*SOURCE RECORDS*
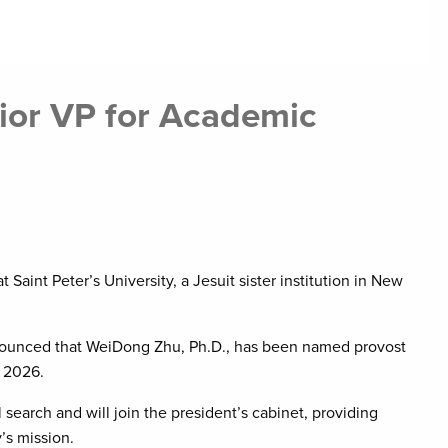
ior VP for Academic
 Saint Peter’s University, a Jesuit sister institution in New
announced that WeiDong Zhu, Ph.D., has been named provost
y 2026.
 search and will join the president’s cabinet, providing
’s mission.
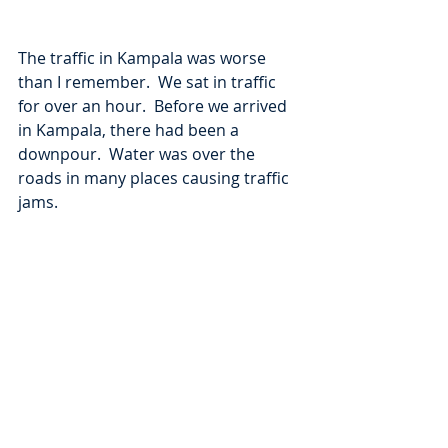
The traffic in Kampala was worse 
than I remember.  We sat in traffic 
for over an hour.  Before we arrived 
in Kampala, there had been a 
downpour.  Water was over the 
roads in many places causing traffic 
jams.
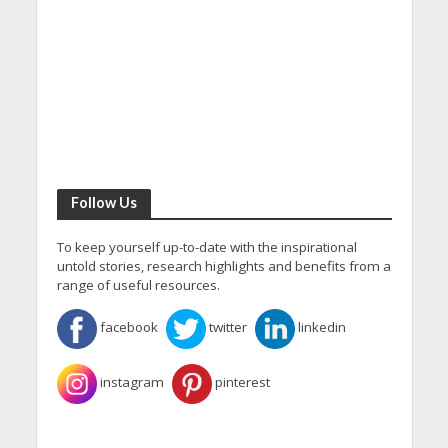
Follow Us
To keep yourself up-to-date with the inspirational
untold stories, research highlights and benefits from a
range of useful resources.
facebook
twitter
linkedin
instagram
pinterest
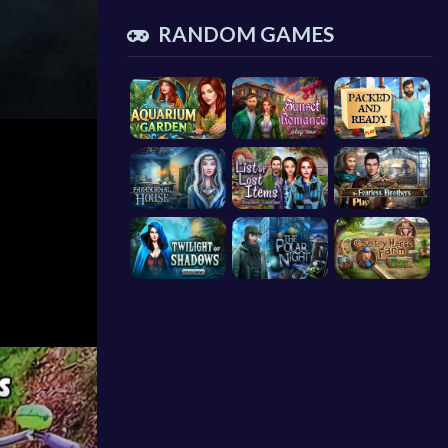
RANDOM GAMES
...
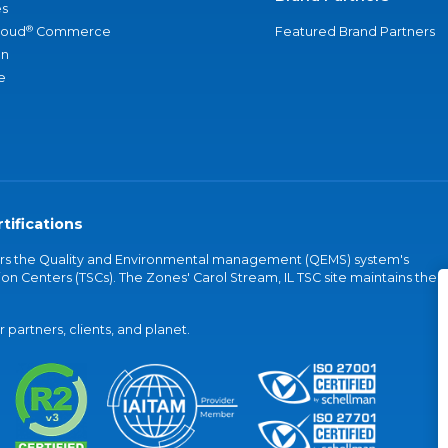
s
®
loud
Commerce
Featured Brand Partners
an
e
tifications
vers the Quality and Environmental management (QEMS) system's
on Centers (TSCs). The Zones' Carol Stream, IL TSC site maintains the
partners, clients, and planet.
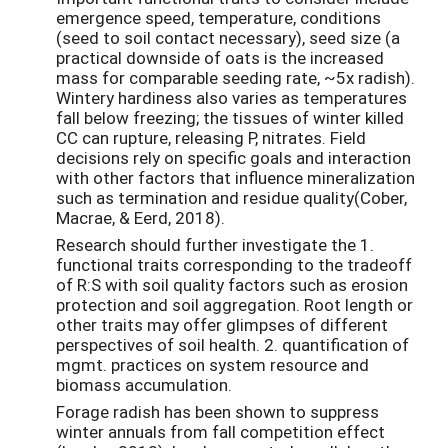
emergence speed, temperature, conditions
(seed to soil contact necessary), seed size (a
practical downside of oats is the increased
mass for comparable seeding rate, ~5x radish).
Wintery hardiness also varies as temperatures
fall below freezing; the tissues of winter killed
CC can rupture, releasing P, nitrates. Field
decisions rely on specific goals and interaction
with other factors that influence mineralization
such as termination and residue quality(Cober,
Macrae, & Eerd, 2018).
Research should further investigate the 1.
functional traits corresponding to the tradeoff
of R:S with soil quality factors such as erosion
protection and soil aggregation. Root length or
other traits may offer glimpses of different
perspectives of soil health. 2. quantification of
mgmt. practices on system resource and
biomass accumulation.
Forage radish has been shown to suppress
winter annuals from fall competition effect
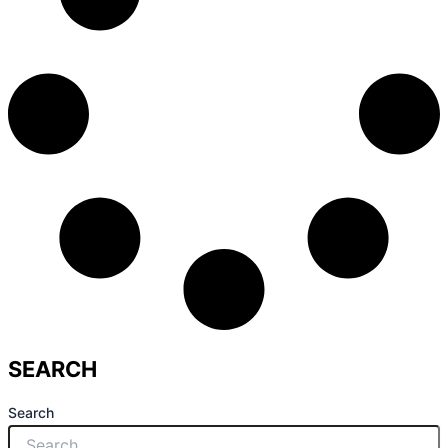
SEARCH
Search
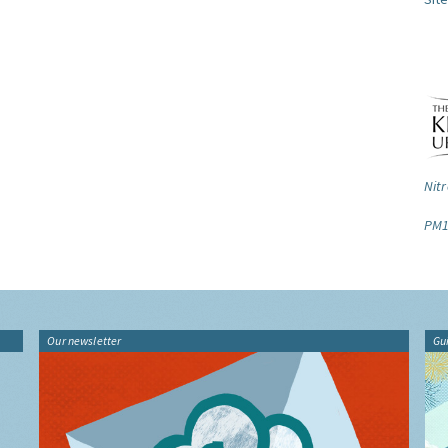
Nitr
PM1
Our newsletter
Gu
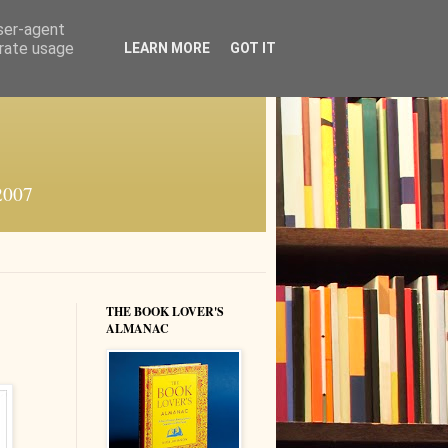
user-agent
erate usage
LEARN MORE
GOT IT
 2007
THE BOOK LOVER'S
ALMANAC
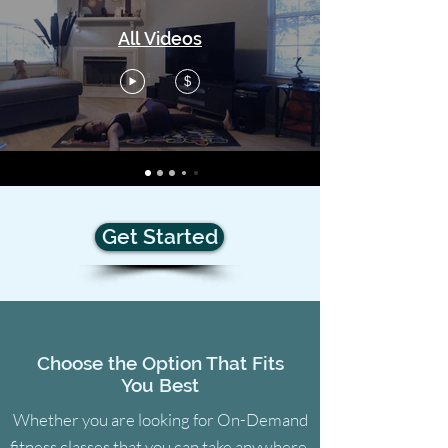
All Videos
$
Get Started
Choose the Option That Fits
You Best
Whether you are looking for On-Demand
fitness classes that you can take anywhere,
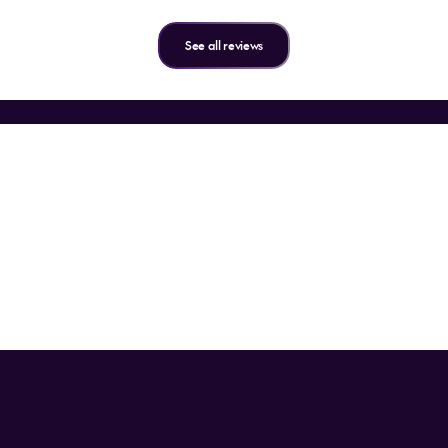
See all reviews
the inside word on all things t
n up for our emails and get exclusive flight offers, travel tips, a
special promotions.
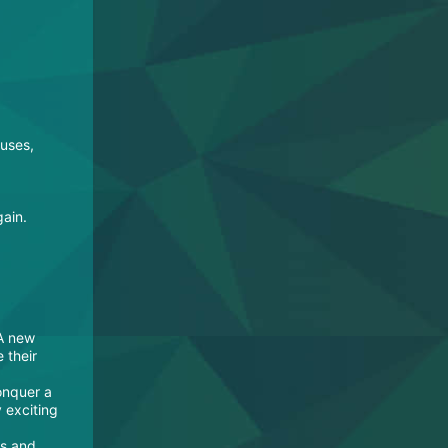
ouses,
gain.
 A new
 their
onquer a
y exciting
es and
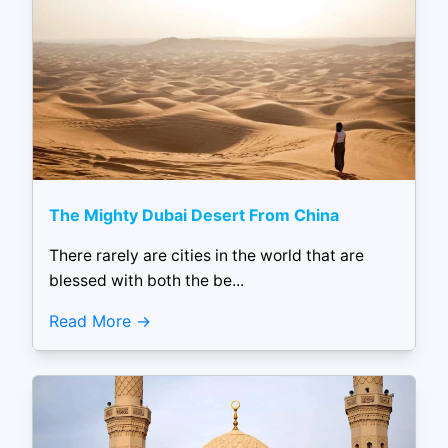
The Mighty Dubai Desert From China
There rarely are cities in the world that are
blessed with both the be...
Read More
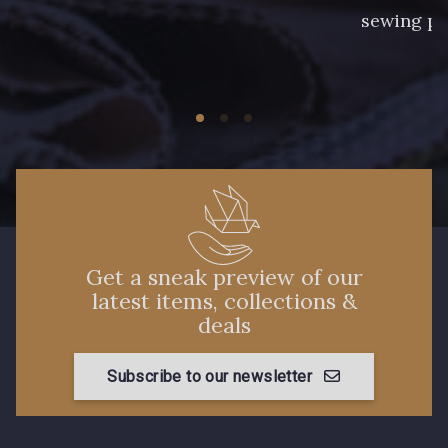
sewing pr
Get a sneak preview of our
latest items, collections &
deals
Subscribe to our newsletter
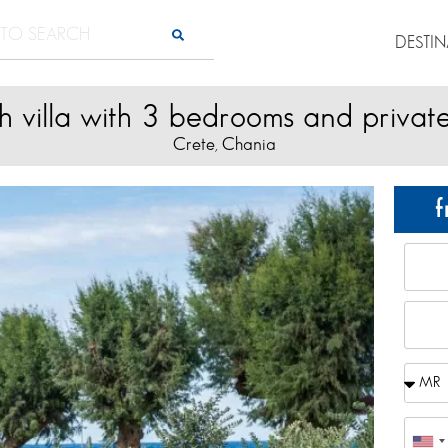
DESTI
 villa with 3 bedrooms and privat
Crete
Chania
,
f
---
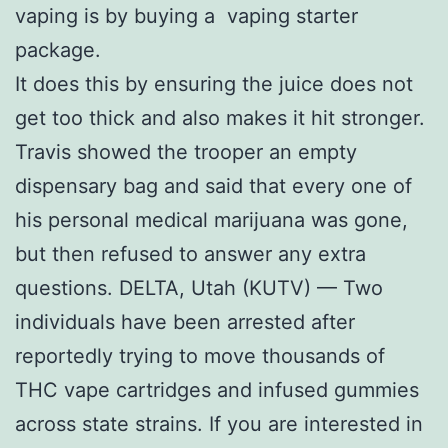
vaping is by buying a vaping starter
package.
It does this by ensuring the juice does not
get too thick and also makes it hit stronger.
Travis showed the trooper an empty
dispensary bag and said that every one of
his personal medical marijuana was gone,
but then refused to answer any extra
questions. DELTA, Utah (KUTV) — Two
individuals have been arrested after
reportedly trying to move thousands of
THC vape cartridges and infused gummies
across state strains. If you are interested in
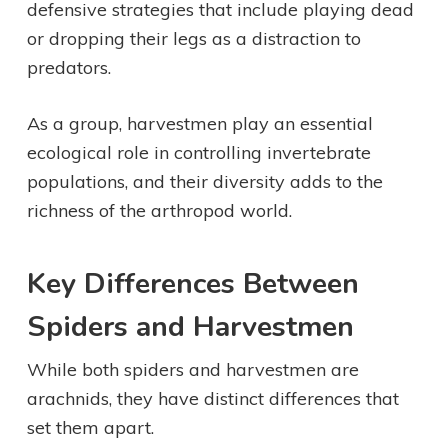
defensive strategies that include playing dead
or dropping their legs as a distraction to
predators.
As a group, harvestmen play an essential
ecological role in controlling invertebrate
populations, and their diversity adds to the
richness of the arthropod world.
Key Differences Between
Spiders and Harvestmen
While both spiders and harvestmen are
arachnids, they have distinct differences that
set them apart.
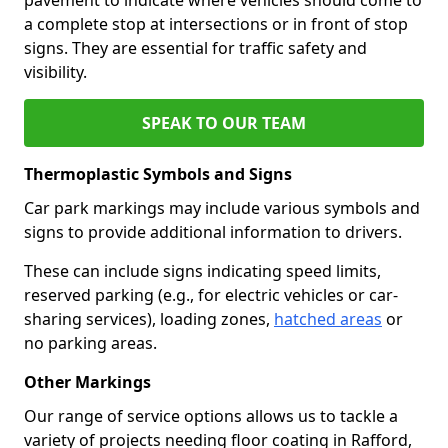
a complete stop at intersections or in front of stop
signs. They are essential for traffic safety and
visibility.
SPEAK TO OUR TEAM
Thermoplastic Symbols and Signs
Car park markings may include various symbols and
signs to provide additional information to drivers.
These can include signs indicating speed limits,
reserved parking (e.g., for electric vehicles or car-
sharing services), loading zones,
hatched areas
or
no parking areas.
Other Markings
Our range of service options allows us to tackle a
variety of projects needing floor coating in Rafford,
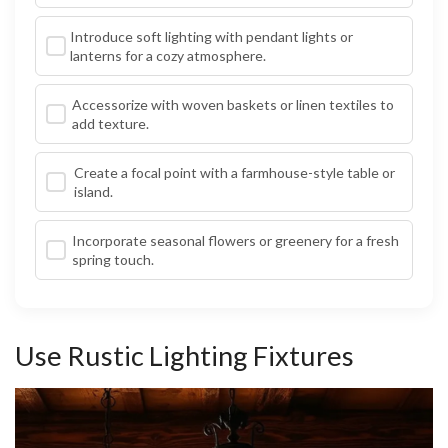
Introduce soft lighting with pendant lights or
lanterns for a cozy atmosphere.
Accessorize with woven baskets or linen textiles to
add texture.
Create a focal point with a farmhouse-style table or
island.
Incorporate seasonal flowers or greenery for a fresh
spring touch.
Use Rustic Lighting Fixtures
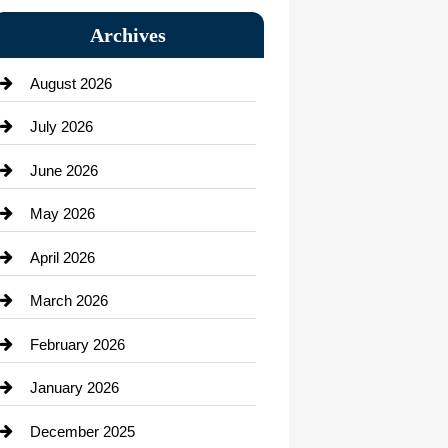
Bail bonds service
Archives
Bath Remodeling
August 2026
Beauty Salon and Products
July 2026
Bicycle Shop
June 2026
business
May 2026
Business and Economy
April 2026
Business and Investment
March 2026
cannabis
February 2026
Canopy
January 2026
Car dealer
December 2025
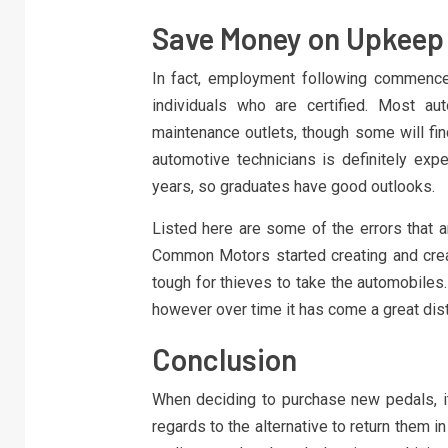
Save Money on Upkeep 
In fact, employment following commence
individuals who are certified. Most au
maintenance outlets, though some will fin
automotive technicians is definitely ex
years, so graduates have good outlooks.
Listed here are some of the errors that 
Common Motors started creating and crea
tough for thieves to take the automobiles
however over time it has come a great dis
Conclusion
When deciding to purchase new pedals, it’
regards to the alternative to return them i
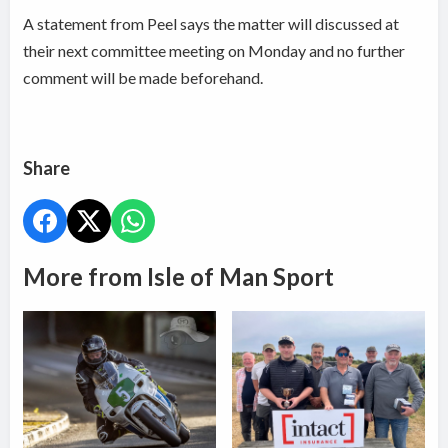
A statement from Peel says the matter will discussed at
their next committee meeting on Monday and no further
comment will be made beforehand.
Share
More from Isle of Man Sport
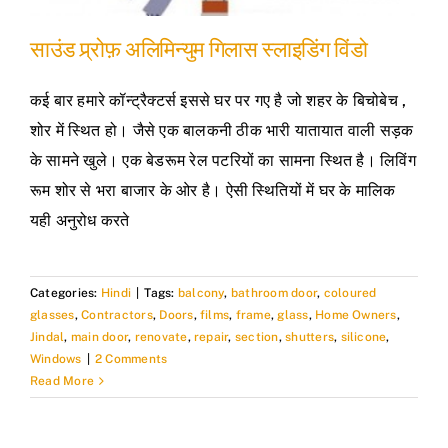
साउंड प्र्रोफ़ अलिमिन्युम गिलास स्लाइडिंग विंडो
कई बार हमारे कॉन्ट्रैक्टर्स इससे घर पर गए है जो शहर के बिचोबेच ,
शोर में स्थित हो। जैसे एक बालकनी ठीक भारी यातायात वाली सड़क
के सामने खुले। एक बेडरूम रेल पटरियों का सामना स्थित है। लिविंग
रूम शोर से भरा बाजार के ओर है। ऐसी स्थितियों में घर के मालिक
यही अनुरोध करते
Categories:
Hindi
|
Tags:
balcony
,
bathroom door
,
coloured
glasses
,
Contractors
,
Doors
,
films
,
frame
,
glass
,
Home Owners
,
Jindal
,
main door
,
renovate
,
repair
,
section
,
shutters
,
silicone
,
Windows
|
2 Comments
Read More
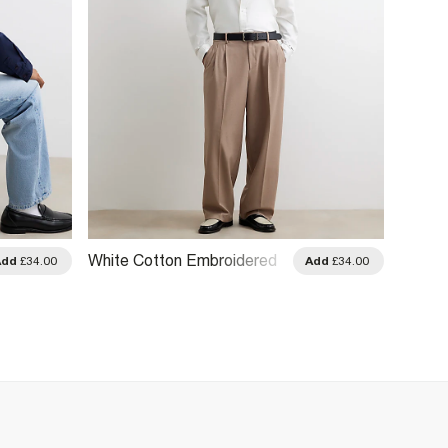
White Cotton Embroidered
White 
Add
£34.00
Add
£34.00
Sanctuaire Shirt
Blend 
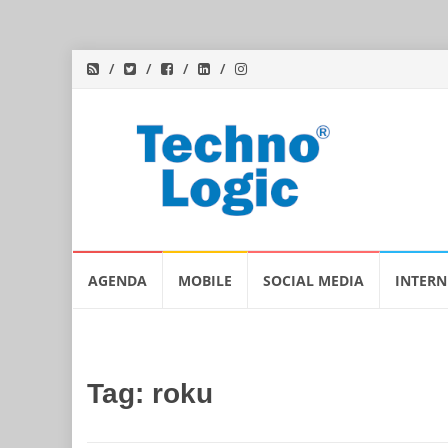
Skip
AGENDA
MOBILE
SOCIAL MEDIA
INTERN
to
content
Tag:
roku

*REQUEST*
State, as a bare number, how many lines of the records above include "some".

*ANSWER TO THIS EXERCISE*
2